Closer: Mike Nichols’ Master Adaptation
Mike Nichols was undoubtedly one of the greatest film directors of the 20th century. One skill he possessed that few others have mastered was his ability to adapt plays to film. Earlier audiences were happy with something that felt like a filmed play, but by the 60s and 70s films like these would be criticized as a waste of the medium. Nichols came from the theatre and starting with this first film Who’s Afraid of Virginia Woolf and continuing through films like Biloxi Blues, Wit and Angels in America he found ways to adapt notoriously tricky works to film. Let's take a look at his final theatrical adaptation: 2004’s Closer.

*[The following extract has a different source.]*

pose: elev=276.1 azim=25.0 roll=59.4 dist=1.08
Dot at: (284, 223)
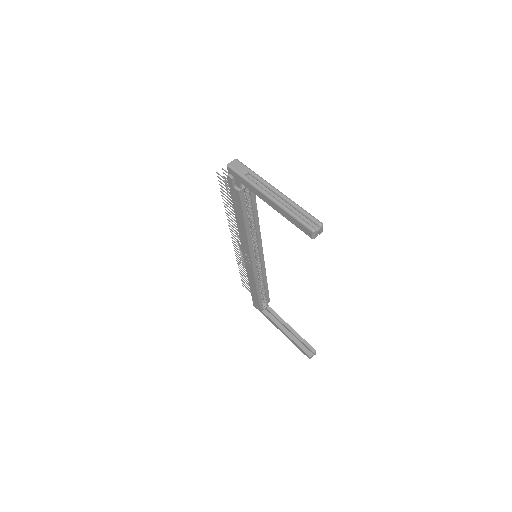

For a small film with essentially only four actors, and especially for an adapted play, Closer was a massive success – it earned $115 million and went on to win BAFTA and Golden Globe awards. In fact if you’ve ever heard folk singer Damien Rice, there’s a good chance it’s because of the use of his track ‘The Blower’s Daughter’ at the start and end of the movie. It also came in a year when stars Jude Law, Clive Owen and Natalie Portman were having a “moment” – Alfie, King Arthur and Garden State would define this next step in each of their respective careers.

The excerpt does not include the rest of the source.